Ward 2 Corvallis City Council candidates on houselessness

by | Oct 27, 2022 | 2022 Elections, Candidates on Houselessness | 0 comments

Candidates for the Corvallis City Council were asked five questions about houselessness and how they would respond to the issue if elected to the council. Here are the answers from candidates in Ward 2. The answers have not been edited except when needed for clarity. One of the candidates, Christina Jancila, had not responded to the questions by Wednesday, Oct. 26; her answers will be posted if and when they’re received.

Briae Lewis

1. What is the proper role of the city of Corvallis in providing services to people who are unsheltered? To list a few examples: Should the city be working to provide shelter? Permanent supported housing? Affordable housing? Case management and medical services for houseless people? What has the city gotten right in its approach to houselessness? What could the city do better?

I believe the city plays a huge role in providing as many resources as possible for the unhoused in order for a better and smoother transition into permanent housing. Speaking from experience, one major resource that’s been a tremendous help is the Community Services Consortium. When the pandemic first started, myself and my roommates had lost our jobs or had reduced hours so it was getting hard to keep up with our rent and other bills. We applied for help from the CSC and were able to get rental/utility assistance for the first six months. Affordable housing is getting harder with how the current housing market is but the city’s role in providing a livable space is also vital to its very existence. There’s always more to improve on, such as looking into converting empty houses into affordable supportive housing and/or health services that are accessible even when the hospital and urgent care are unable to handle an influx. Corvallis can definitely do better and is currently on the right path when it comes to improving the lives and providing mental health assistance. 

2. Considering the recommendations from the city-county HOPE (Home, Opportunity, Planning and Equity) advisory board: Which ones would you place the highest priority on and why? What items would you add to the list of recommendations and why? What role should the city and the City Council take in implementing and funding those priorities?

As a H.O.P.E. board co-chair, I can honestly say that all of the recommendations are equally important because the goal for this advisory board is to bring the most important issues of housing to the county and city and give ideas and updates on what’s being done to alleviate the housing crisis. The pandemic has definitely made this harder but also has helped bring to light just how fragile our systems are even in the federal level when it comes to emergency resources for our most vulnerable. Currently we are looking into which recommendations need to be updated or changed altogether according to progress on different data gathering and implemented projects. Currently, there’s not much to change but that could be different in the coming months. For now, I don’t have a complete answer for that and apologize.

3. The Corvallis Police Department has launched a trial program with the Benton County Health Department to respond to people experiencing mental health crises; many of those people are unsheltered. The program is reminiscent of the CAHOOTS program in Eugene, but with at least one key difference: CAHOOTS calls are responded to by a medic and an experienced crisis worker. In Corvallis, a uniformed officer and a mental health professional respond to calls. Is this the correct approach? Why or why not?   

I believe once we are able to get the staffing, rearranging the program should be a project on the table. There is a lot of emotional distress for someone who needs mental health assistance when seeing a uniform so the approach could be better, but currently it is a working system that’s worthy of continuing until staff and resources are available to update to a better one.

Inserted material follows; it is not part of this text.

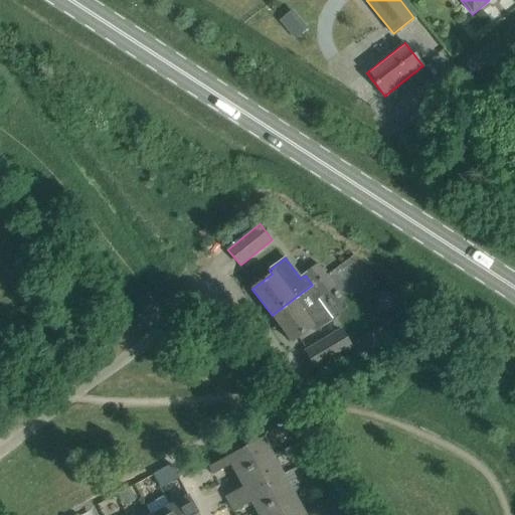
[(312,285),(326,275),(319,265),(305,275),(312,285)]
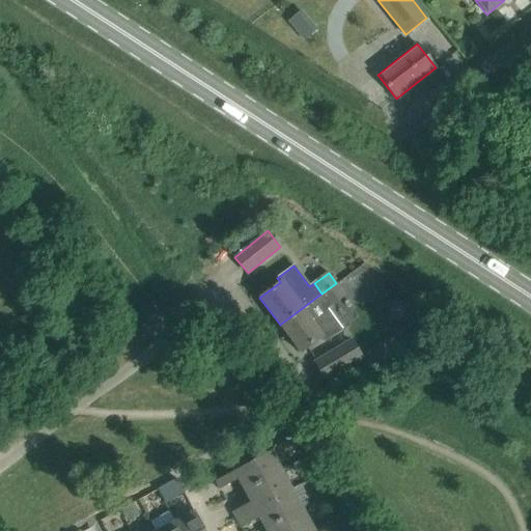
[(322,294),(280,325),(300,352),(320,337),(325,341),(341,330),(326,309),(344,295),(336,283),(322,294)]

4. Estimates are that the city spends tens of thousands of dollars each year posting and clearing camps where unsheltered people have been living. Do you think this is the best approach, or are there other strategies the city could consider – for example, should the city work with providers to create a managed camp or a sanctioned site where people who are unsheltered could settle?

A managed camp would be ideal for at least a temporary solution. However, there’s nothing more permanent than a temporary solution. A managed camp would still only be for a certain time. It would also still not be sufficient since there’s only so many that could be settled at a time. I believe the best course of action would be to put the money towards renovations on unused/abandoned buildings for low-/no-income families.

5. A proposal is in the works to establish a “rolling moratorium” on posting and clearing camps in city parks for a certain length of time; for example, specific parks would be identified as not to be posted or cleared for specific time periods. At the end of the period, it would be clear which park would be next on the rolling moratorium, and support from nonprofit providers and volunteers would assist in movement from one site to the next. Do you think this proposal is worth exploring? What do you see as its benefits and drawbacks? 

The main benefit and drawback is exposing just how prevalent the housing issue is. It’s absolutely imperative that there is understanding that we are dealing with actual lives and not just numbers. At the same time, residents who use such parks will be left with virtually no access to a space their tax money goes to maintaining. There’s also the concern of if there will be enough volunteers from both the community and nonprofits to effectively prepare and dismantle settlements within the parks. Then there’s those who would decide to do “vigilante justice”, taking out their anger and frustration on the current campers and those who may refuse to move despite being given ample warning of the transition. It’s a good idea but one I think can only be exploded after the situation is more manageable, which will (admittedly) take a good while.

Christina Jancila

Christina Jancila had not responded to the questions as of Wednesday, Oct. 26; her answers will be posted if and when they’re received.